• New York City-born Tom Lovell (1909-1997) was really a magazine illustrator and a painter of Western scenery, rather than a book-jacket artist. So, though I’ve seen examples of his elegant work in Pulp Covers and elsewhere online (here, for instance, and here), he hasn’t been a principal focus of my interest. However, there’s a handsome new, limited-edition volume about his work due for release in October, titled simply Tom Lovell—Illustrator (The Illustrated Press), and I may just have to add it to my library. The book carries a $44.95 cover price, but judging by its contents—which you can flip through here—that charge doesn’t seem so very exorbitant.
• Robert McGinnis fans, take note: The now 90-year-old artist is creating a whole new line of retro covers for paperback re-releases of Neil Gaiman’s novels, at the author’s request. The first one, gracing American Gods—rushed into print in advance of the 2017 Starz TV adaptation of that 2001 yarn—is due out in mid-August from William Morrow. You can appreciate its artwork on the right. After seeing the results here, author Duane Swierczynski (Revolver) wrote on Facebook that it “guarantees that … I’ll be buying my Neil Gaiman books all over again.”
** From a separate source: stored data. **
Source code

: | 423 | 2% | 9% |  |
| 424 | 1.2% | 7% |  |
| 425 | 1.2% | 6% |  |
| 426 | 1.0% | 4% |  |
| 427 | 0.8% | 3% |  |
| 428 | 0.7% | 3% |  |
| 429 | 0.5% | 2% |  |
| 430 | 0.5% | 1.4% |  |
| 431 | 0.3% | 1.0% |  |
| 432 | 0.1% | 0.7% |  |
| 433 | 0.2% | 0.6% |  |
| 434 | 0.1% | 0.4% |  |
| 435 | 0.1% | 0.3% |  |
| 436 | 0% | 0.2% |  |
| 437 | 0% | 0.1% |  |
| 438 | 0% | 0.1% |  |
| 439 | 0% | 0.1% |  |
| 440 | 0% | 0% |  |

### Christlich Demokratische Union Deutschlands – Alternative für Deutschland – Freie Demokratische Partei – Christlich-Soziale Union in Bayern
• Not being a regular (or even irregular) reader of “swashbuckling space fantasies,” I might never have spotted Nathan Long’s 2012 novel, Jane Carver of Waar (Night Shade Books), had it not been for the blog Thinking About Books, which I
stumbled across only recently. It showcased Jane Carver of Waar a while back, and made clear in the course of things that its dramatic cover illustration, by Dave Dorman, is a “cleaned-up” version of the artist’s
original topless painting. You can compare the two versions more easily in this post from Pulp Covers, which elsewhere offers the no-less-“sanitized” front from Long’s sequel, Swords of Waar (2012).
• In his blog, Pretty Sinister Books, writer and bookseller J.F. Norris features a handsome gallery of Holt Mystery novels, all published between 1939 and 1941. Probably my favorite of those shown is Murder’s Coming, a 1939 novel by Donald Clough Cameron.
• And of course, what would one of these links compilations be without mention of some post or other in Pulp International? Especially worth seeing there recently have been this
seductive cover from the 1962 sleaze novel Wait Your Turn (its artwork uncredited) and this Robert Maguire-painted front for the 1954 paperback original The Blonde on the Street Corner, by David Goodis.